The premise is your basic fish-out-of-water reality
show: Seven mostly non–country music professionals are competing to
be the next big country sensation. And, of course, they’re living together
in a mansion and sharing bedrooms — because that’s what people on reality
shows do. It’s not really clear what all of their agendas are.
Dee Snider (of Twisted
Sister fame) doesn’t like country music and seems most interested
in getting into a pissing match with Bobby Brown. Bobby Brown,
however, seems pretty interested in exploring another type of music.
Sisqo (of “Thong Song” fame) seems pretty interested in the
musical challenge as well. And I cannot really tell what Julio Iglesias
Jr. is doing there, but host/judge John Rich
(of Big & Rich) seems very interested in developing an artist
who will appeal to a Latino audience.
And then there are the women.
American Idol runner-up Diana DeGarmo is “in
it to win it.”
Former Wilson Phillips
member and talk show host Carnie Wilson seems determined to
battle some personal demons.
And, of course, Maureen McCormick
wants to establish herself as Maureen rather than Marcia. And she
also seems to want to cry a lot. And to smoke cigarettes with Bobby
Of course, all of these performers
are professional musicians of one stripe or another. And Maureen McCormick
actually released a country album (which I own!) in 1995. (This was
in addition to her Brady-era LPs.)
Therefore, it may be a little
more like The
Thing Called Love,
in which Samantha Mathis, Sandra Bullock, River Phoenix
and Dermot Mulroney were all mentored by KT Oslin
in their quest to write the breakthrough country song — and find themselves
in the process.
And there’s a touch of The
Simple Life as they do things like shovel the things one shovels
in a barn in order to learn that being “country” is more than songwriting
As a country music fan, I’m
encouraged that the competition is as much about songwriting as it is
about performance. Because, in my opinion, a good country song has a
little bit of twang, perhaps a little steel guitar and, definitely,
a good story. (According to David Allan Coe, the perfect country
and western song
has to mention mama, trains, trucks, prison and/or getting drunk.)

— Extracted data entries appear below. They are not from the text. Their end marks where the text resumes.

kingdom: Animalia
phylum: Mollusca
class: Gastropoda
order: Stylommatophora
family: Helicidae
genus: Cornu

So, I’m hoping that this show will be more than wearing cowboy hats,
playing the rhinestone-studded Gibson guitars the contestants were issued
and affecting a country accent. But I’m not exactly holding my breath.
However, now that I’ve stupidly watched
the first episode, it’s a pretty safe bet I’m going to keep watching
to see what happens.
Any other country music fans
out there drawn to this train wreck?